Adding Time Conditioning to UNet and training the UNet

To add time conditioning, we take our previous UNet infrastructure and add two additional FCBlocks that allow us to embed time information into our model. We normalize t to be in the range [0, 1], passing in t/300. Then, to train, we pick a random image from the training set, get a random t, and predict the noise in x_t. We do this for many different images at many different timesteps so that our model can deal with multiple timesteps. This time, instead of 5 epochs, we do this for 20 epochs and use an exponential learning rate decay scheduler for our Adam optimizer. Below is our training curve for the time-conditioned UNet.

The training loss of our time-conditioned UNet with parameters mentioned above.

Sampling from the UNet

Then, we sample from the UNet using a very similar model to part A where we take our pure noise and then go back each time step, iteratively denoising until we get the sampled values.
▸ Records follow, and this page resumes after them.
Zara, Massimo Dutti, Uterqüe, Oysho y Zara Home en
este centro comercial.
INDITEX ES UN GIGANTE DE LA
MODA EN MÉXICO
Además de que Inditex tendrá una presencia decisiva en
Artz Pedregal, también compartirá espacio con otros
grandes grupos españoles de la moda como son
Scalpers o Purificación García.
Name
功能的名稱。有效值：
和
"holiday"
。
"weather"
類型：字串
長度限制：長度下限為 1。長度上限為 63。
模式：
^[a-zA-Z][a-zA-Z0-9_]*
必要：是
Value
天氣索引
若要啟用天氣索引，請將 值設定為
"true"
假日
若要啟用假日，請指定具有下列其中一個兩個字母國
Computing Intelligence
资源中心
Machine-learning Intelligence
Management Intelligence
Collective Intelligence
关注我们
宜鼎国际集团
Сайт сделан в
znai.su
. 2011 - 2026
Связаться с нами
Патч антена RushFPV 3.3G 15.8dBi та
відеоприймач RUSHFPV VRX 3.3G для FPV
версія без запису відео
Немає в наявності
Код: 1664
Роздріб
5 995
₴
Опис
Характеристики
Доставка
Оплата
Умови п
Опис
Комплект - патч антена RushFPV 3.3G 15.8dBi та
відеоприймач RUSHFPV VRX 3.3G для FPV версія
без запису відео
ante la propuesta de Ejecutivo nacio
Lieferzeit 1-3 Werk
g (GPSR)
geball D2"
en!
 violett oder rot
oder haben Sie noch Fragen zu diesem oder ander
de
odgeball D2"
The more epochs the model trains, the better this does. As you can see below, these are the sampled outputs after 5 epochs and 20 epochs.
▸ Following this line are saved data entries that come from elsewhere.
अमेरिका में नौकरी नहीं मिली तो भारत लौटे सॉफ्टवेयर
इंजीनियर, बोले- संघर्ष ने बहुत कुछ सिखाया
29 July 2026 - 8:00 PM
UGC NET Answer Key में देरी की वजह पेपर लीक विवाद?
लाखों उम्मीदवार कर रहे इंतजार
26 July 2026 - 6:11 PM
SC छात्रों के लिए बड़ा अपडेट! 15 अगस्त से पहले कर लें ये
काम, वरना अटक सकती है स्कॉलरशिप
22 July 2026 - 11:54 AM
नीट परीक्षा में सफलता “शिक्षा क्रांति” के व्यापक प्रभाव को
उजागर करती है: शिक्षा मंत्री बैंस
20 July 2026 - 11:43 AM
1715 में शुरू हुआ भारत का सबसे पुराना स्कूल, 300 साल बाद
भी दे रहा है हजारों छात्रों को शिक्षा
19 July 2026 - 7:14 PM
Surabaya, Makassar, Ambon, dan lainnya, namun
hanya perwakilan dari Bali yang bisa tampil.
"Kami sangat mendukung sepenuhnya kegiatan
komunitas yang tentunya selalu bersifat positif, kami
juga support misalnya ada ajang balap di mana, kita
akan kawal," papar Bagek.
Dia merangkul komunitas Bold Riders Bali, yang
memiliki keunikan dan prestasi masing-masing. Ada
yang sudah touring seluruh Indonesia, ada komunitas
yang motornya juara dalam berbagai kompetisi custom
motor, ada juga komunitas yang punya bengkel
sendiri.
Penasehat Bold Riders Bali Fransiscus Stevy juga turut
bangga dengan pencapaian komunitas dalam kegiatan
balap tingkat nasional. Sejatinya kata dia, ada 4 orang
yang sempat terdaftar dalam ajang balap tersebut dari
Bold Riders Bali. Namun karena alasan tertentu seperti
The samples from time conditioned UNet after five epochs. They look okay, but some are pretty strange, for example the bottom left.
The samples from time conditioned UNet after twenty epochs. These look a lot better, but there's definitely still room for improvement.
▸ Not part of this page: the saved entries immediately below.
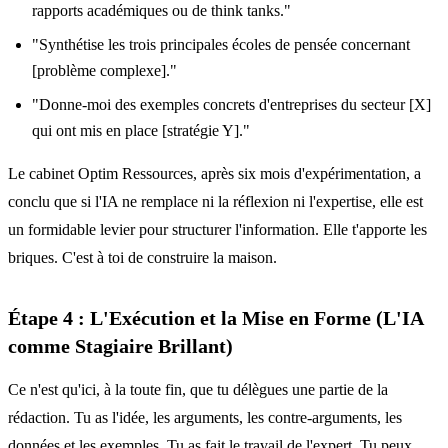
rapports académiques ou de think tanks."
"Synthétise les trois principales écoles de pensée concernant
[problème complexe]."
"Donne-moi des exemples concrets d'entreprises du secteur [X]
qui ont mis en place [stratégie Y]."
Le cabinet Optim Ressources, après six mois d'expérimentation, a
conclu que si l'IA ne remplace ni la réflexion ni l'expertise, elle est
un formidable levier pour structurer l'information. Elle t'apporte les
briques. C'est à toi de construire la maison.
Étape 4 : L'Exécution et la Mise en Forme (L'IA
comme Stagiaire Brillant)
Ce n'est qu'ici, à la toute fin, que tu délègues une partie de la
rédaction. Tu as l'idée, les arguments, les contre-arguments, les
données et les exemples. Tu as fait le travail de l'expert. Tu peux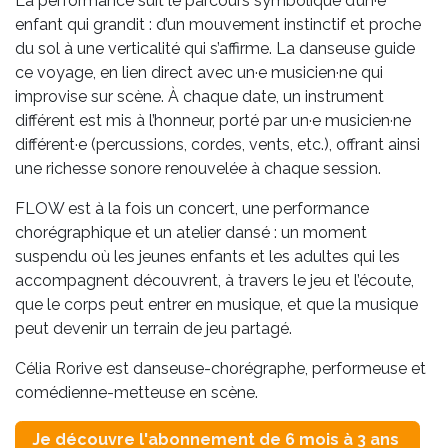
La performance suit le parcours symbolique d’un·e
enfant qui grandit : d’un mouvement instinctif et proche
du sol à une verticalité qui s’affirme. La danseuse guide
ce voyage, en lien direct avec un·e musicien·ne qui
improvise sur scène. À chaque date, un instrument
différent est mis à l’honneur, porté par un·e musicien·ne
différent·e (percussions, cordes, vents, etc.), offrant ainsi
une richesse sonore renouvelée à chaque session.
FLOW est à la fois un concert, une performance
chorégraphique et un atelier dansé : un moment
suspendu où les jeunes enfants et les adultes qui les
accompagnent découvrent, à travers le jeu et l’écoute,
que le corps peut entrer en musique, et que la musique
peut devenir un terrain de jeu partagé.
Célia Rorive est danseuse-chorégraphe, performeuse et
comédienne-metteuse en scène.
Je découvre l'abonnement de 6 mois à 3 ans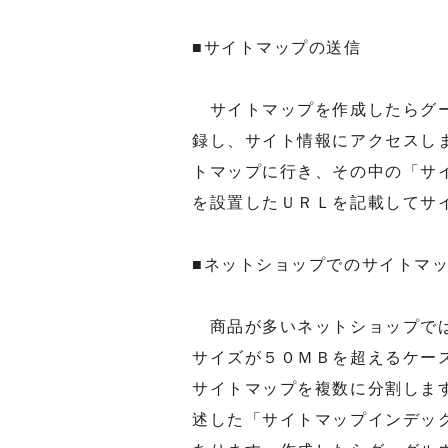
■サイトマップの送信
サイトマップを作成したらグー
録し、サイト情報にアクセスし
トマップに行き、その中の「サ
を設置したＵＲＬを記載してサ
■ネットショップでのサイトマ
商品が多いネットショップでは
サイズが５０ＭＢを超えるケー
サイトマップを複数に分割しま
述した「サイトマップインデッ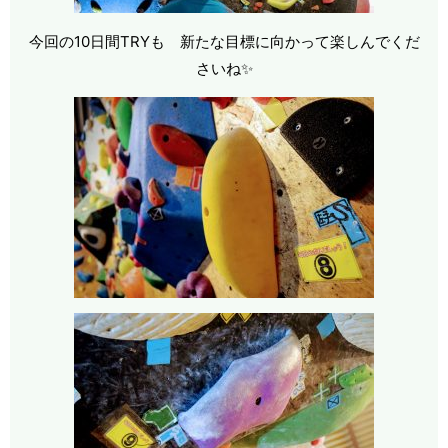
今回の10日間TRYも 新たな目標に向かって楽しんでくだ
さいね✨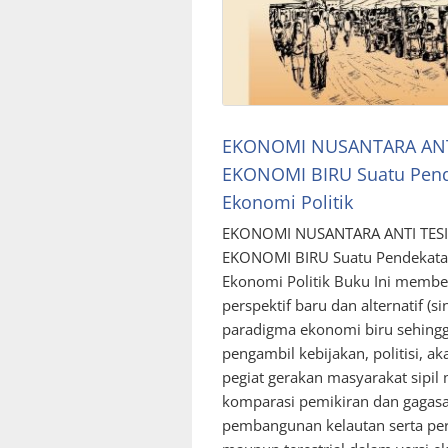
EKONOMI NUSANTARA ANT
EKONOMI BIRU Suatu Pen
Ekonomi Politik
EKONOMI NUSANTARA ANTI TESI
EKONOMI BIRU Suatu Pendekat
Ekonomi Politik Buku Ini membe
perspektif baru dan alternatif (sin
paradigma ekonomi biru sehingg
pengambil kebijakan, politisi, ak
pegiat gerakan masyarakat sipil 
komparasi pemikiran dan gagasa
pembangunan kelautan serta pe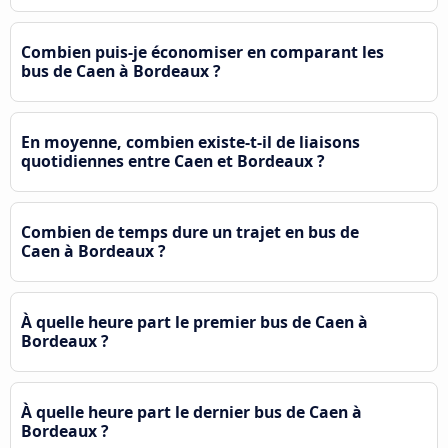
Combien puis-je économiser en comparant les
bus de Caen à Bordeaux ?
En moyenne, combien existe-t-il de liaisons
quotidiennes entre Caen et Bordeaux ?
Combien de temps dure un trajet en bus de
Caen à Bordeaux ?
À quelle heure part le premier bus de Caen à
Bordeaux ?
À quelle heure part le dernier bus de Caen à
Bordeaux ?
Adding Class Conditioning to the UNet

Now, we want to condition our UNet on the class 0-9, since we know 0s tend to look more like 0s than others, etc. and we can encode that additional information into our model to make it better. We make a one-hot-encoded vector that is 1 for the given class and 0 for the other classes, and utilize this alongside a mask (that is all 0s with probability 10%, to allow us to have 10% dropout and all 1s the rest of the time) to make our model. The purpose for this dropout is so that if we don't condition by the class, our UNet still works. The process is very similar to time conditioning except that we have c and 10% of the time we do unconditional generation. The resulting training curve is below.

The class conditioned training curve.

Sampling from the Class Conditioned UNet

Class conditioned sampling of 4 of each number after 5 epochs.
Class conditioned sampling of 4 of each number after 20 epochs.

Now, we want to sample from the class conditioned UNet in the same way as before, but now we also need to say the specific classes that we want to sample. I sampled 4 0s, 4 1s, 4 2s, etc. in order to see 4 of each image sampled. You'll notice that the class conditioning did pretty good, since the outputted image always matched the class that was conditioned on even after only 5 epochs of training. The results look a lot better than even time conditioned, and you can see them above.

Now we're done! We've implemented a class and time conditioned UNet and learned a lot about diffusion models and image generation. Very cool project, thanks for assigning this one!